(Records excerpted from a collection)

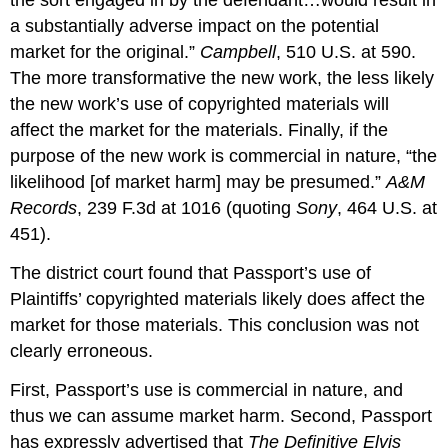
the sort engaged in by the defendant…would result in
a substantially adverse impact on the potential
market for the original.”
Campbell
, 510 U.S. at 590.
The more transformative the new work, the less likely
the new work’s use of copyrighted materials will
affect the market for the materials. Finally, if the
purpose of the new work is commercial in nature, “the
likelihood [of market harm] may be presumed.”
A&M
Records
, 239 F.3d at 1016 (quoting
Sony
, 464 U.S. at
451).
The district court found that Passport’s use of
Plaintiffs’ copyrighted materials likely does affect the
market for those materials. This conclusion was not
clearly erroneous.
First, Passport’s use is commercial in nature, and
thus we can assume market harm. Second, Passport
has expressly advertised that
The Definitive Elvis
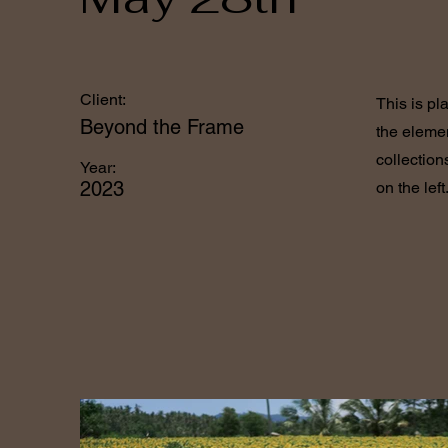
Client:
This is pl
Beyond the Frame
the eleme
collection
Year:
2023
on the left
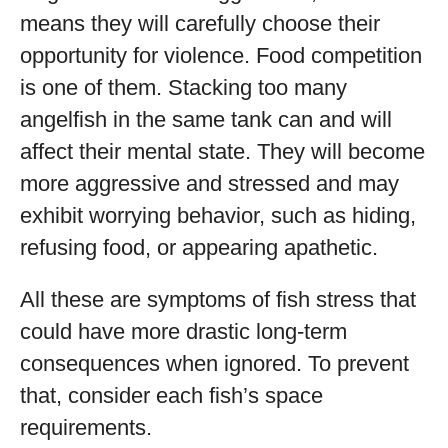
means they will carefully choose their
opportunity for violence. Food competition
is one of them. Stacking too many
angelfish in the same tank can and will
affect their mental state. They will become
more aggressive and stressed and may
exhibit worrying behavior, such as hiding,
refusing food, or appearing apathetic.
All these are symptoms of fish stress that
could have more drastic long-term
consequences when ignored. To prevent
that, consider each fish’s space
requirements.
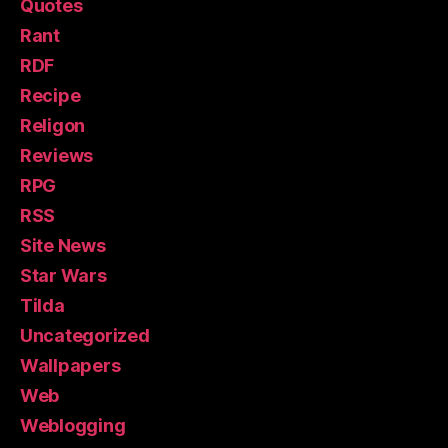
Quotes
Rant
RDF
Recipe
Religon
Reviews
RPG
RSS
Site News
Star Wars
Tilda
Uncategorized
Wallpapers
Web
Weblogging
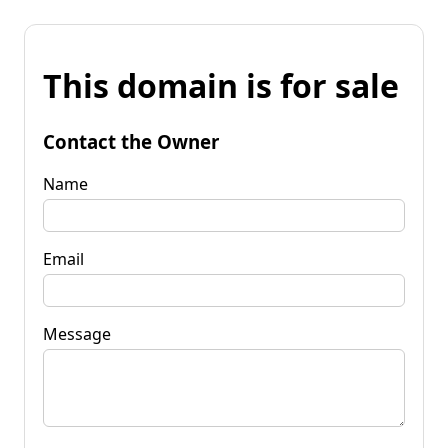
This domain is for sale
Contact the Owner
Name
Email
Message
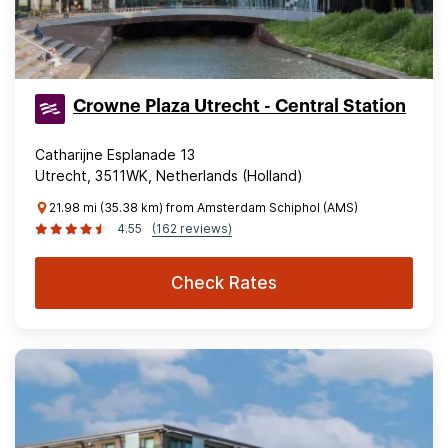
Crowne Plaza Utrecht - Central Station
Catharijne Esplanade 13
Utrecht, 3511WK, Netherlands (Holland)
21.98 mi (35.38 km) from Amsterdam Schiphol (AMS)
4.55
(162 reviews)
Check Rates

§ **WORK TASK**
Every line that contains the string "will" should be copied from the records.

§ **ANSWER SPACE**
the new work’s use of copyrighted materials will
means they will carefully choose their
angelfish in the same tank can and will
affect their mental state. They will become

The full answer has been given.